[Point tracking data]
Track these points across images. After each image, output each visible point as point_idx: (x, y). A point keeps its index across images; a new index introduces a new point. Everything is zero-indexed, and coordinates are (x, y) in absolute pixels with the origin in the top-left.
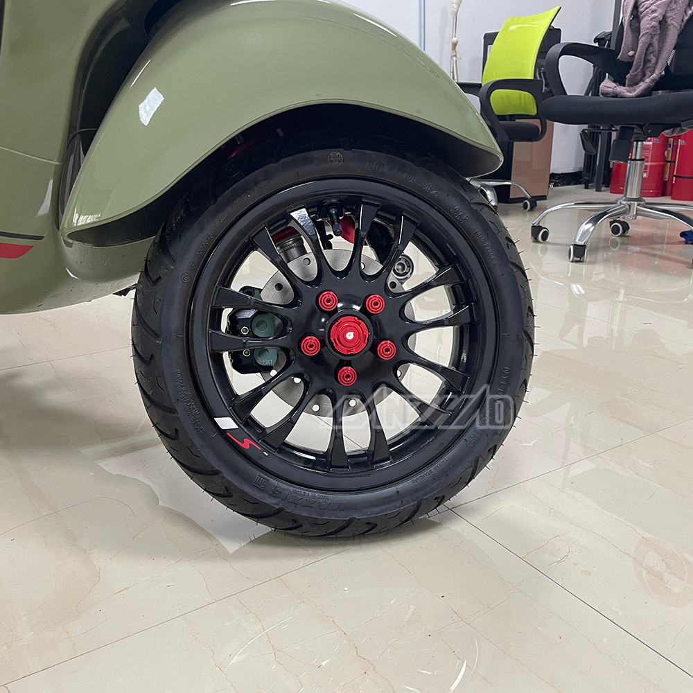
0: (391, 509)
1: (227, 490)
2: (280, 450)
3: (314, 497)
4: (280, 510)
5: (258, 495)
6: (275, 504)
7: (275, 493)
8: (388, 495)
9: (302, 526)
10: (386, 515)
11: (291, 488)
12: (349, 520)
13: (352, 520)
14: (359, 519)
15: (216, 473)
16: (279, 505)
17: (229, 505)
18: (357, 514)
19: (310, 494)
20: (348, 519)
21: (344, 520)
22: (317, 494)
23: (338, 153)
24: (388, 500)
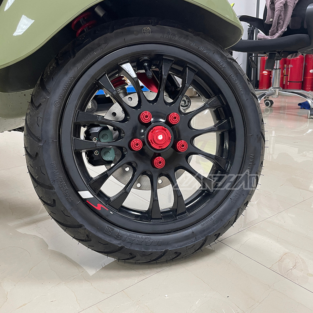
0: (190, 243)
1: (88, 237)
2: (120, 210)
3: (142, 238)
4: (122, 248)
5: (108, 239)
6: (119, 244)
7: (118, 237)
8: (187, 234)
9: (135, 257)
10: (186, 247)
11: (129, 233)
12: (164, 252)
13: (166, 251)
14: (170, 251)
15: (80, 226)
16: (121, 244)
17: (89, 247)
18: (169, 247)
19: (140, 236)
20: (164, 250)
21: (162, 252)
22: (144, 236)
23: (148, 28)
24: (187, 238)
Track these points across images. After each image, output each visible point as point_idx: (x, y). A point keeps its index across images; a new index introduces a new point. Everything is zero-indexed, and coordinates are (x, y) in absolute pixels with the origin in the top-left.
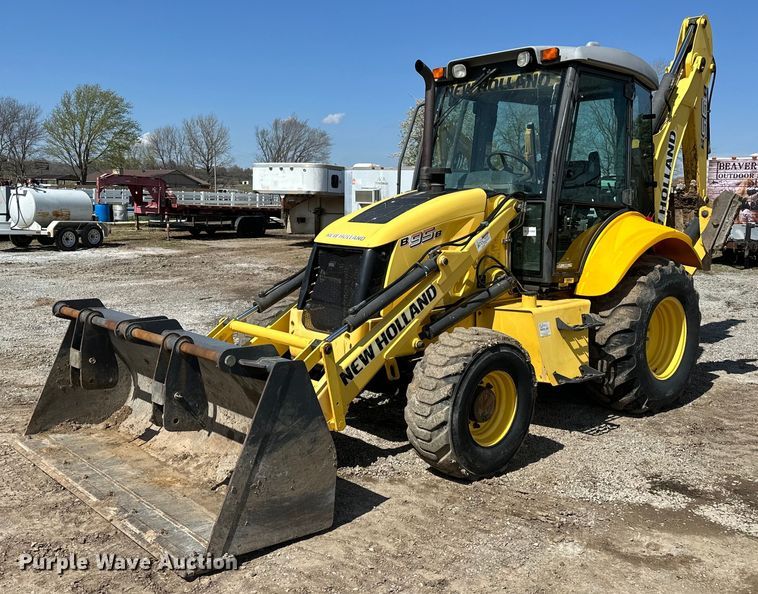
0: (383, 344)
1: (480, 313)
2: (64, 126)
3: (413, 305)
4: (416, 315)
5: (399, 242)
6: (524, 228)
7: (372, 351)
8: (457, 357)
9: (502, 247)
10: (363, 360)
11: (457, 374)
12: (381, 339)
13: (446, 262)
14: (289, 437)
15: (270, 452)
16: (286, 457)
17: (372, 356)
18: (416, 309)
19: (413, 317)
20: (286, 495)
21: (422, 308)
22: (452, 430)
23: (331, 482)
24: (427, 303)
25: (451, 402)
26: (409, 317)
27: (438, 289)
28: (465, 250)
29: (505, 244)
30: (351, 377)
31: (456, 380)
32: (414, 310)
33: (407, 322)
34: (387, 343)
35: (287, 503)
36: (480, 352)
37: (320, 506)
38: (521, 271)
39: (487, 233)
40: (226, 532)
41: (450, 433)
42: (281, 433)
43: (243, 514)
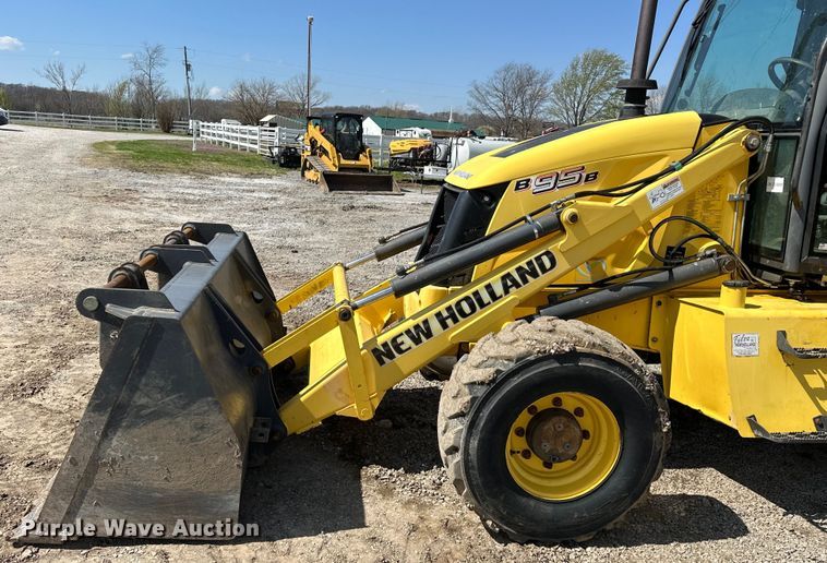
0: (449, 321)
1: (659, 303)
2: (567, 88)
3: (509, 275)
4: (513, 290)
5: (513, 185)
6: (769, 179)
7: (428, 329)
8: (496, 358)
9: (729, 208)
10: (412, 338)
11: (482, 383)
12: (445, 314)
13: (574, 218)
14: (157, 415)
15: (129, 427)
16: (155, 438)
17: (429, 334)
18: (514, 281)
19: (507, 292)
20: (156, 484)
21: (525, 281)
22: (466, 461)
23: (232, 484)
24: (535, 275)
25: (466, 420)
26: (499, 290)
27: (559, 258)
28: (624, 204)
29: (734, 202)
30: (391, 356)
31: (481, 392)
32: (509, 283)
33: (494, 297)
34: (455, 320)
35: (158, 495)
36: (532, 358)
37: (215, 510)
38: (758, 247)
39: (677, 180)
40: (65, 506)
41: (462, 464)
42: (143, 407)
43: (90, 492)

__Exercise description__
Convert every line of the rows above into a JSON list of strings, one string per line, skipping blank lines. Leave out the picture lines.

__Response below__
[
  "Track these points across images. After each image, output each visible point as point_idx: (x, y). A point keeps its index across images; a new index introduces a new point. Everything is zero-indexed, and coordinates are (x, y) in absolute pixels with the origin in the top-left.",
  "0: (391, 509)",
  "1: (227, 490)",
  "2: (280, 450)",
  "3: (314, 497)",
  "4: (280, 510)",
  "5: (258, 495)",
  "6: (275, 504)",
  "7: (275, 493)",
  "8: (388, 495)",
  "9: (302, 526)",
  "10: (386, 515)",
  "11: (291, 488)",
  "12: (349, 520)",
  "13: (352, 520)",
  "14: (359, 519)",
  "15: (216, 473)",
  "16: (279, 505)",
  "17: (229, 505)",
  "18: (357, 514)",
  "19: (310, 494)",
  "20: (348, 519)",
  "21: (344, 520)",
  "22: (317, 494)",
  "23: (338, 153)",
  "24: (388, 500)",
  "0: (190, 243)",
  "1: (88, 237)",
  "2: (120, 210)",
  "3: (142, 238)",
  "4: (122, 248)",
  "5: (108, 239)",
  "6: (119, 244)",
  "7: (118, 237)",
  "8: (187, 234)",
  "9: (135, 257)",
  "10: (186, 247)",
  "11: (129, 233)",
  "12: (164, 252)",
  "13: (166, 251)",
  "14: (170, 251)",
  "15: (80, 226)",
  "16: (121, 244)",
  "17: (89, 247)",
  "18: (169, 247)",
  "19: (140, 236)",
  "20: (164, 250)",
  "21: (162, 252)",
  "22: (144, 236)",
  "23: (148, 28)",
  "24: (187, 238)",
  "Track these points across images. After each image, output each visible point as point_idx: (x, y). A point keeps its index across images; a new index introduces a new point. Everything is zero-indexed, and coordinates are (x, y) in absolute pixels with the origin in the top-left.",
  "0: (383, 344)",
  "1: (480, 313)",
  "2: (64, 126)",
  "3: (413, 305)",
  "4: (416, 315)",
  "5: (399, 242)",
  "6: (524, 228)",
  "7: (372, 351)",
  "8: (457, 357)",
  "9: (502, 247)",
  "10: (363, 360)",
  "11: (457, 374)",
  "12: (381, 339)",
  "13: (446, 262)",
  "14: (289, 437)",
  "15: (270, 452)",
  "16: (286, 457)",
  "17: (372, 356)",
  "18: (416, 309)",
  "19: (413, 317)",
  "20: (286, 495)",
  "21: (422, 308)",
  "22: (452, 430)",
  "23: (331, 482)",
  "24: (427, 303)",
  "25: (451, 402)",
  "26: (409, 317)",
  "27: (438, 289)",
  "28: (465, 250)",
  "29: (505, 244)",
  "30: (351, 377)",
  "31: (456, 380)",
  "32: (414, 310)",
  "33: (407, 322)",
  "34: (387, 343)",
  "35: (287, 503)",
  "36: (480, 352)",
  "37: (320, 506)",
  "38: (521, 271)",
  "39: (487, 233)",
  "40: (226, 532)",
  "41: (450, 433)",
  "42: (281, 433)",
  "43: (243, 514)",
  "0: (449, 321)",
  "1: (659, 303)",
  "2: (567, 88)",
  "3: (509, 275)",
  "4: (513, 290)",
  "5: (513, 185)",
  "6: (769, 179)",
  "7: (428, 329)",
  "8: (496, 358)",
  "9: (729, 208)",
  "10: (412, 338)",
  "11: (482, 383)",
  "12: (445, 314)",
  "13: (574, 218)",
  "14: (157, 415)",
  "15: (129, 427)",
  "16: (155, 438)",
  "17: (429, 334)",
  "18: (514, 281)",
  "19: (507, 292)",
  "20: (156, 484)",
  "21: (525, 281)",
  "22: (466, 461)",
  "23: (232, 484)",
  "24: (535, 275)",
  "25: (466, 420)",
  "26: (499, 290)",
  "27: (559, 258)",
  "28: (624, 204)",
  "29: (734, 202)",
  "30: (391, 356)",
  "31: (481, 392)",
  "32: (509, 283)",
  "33: (494, 297)",
  "34: (455, 320)",
  "35: (158, 495)",
  "36: (532, 358)",
  "37: (215, 510)",
  "38: (758, 247)",
  "39: (677, 180)",
  "40: (65, 506)",
  "41: (462, 464)",
  "42: (143, 407)",
  "43: (90, 492)"
]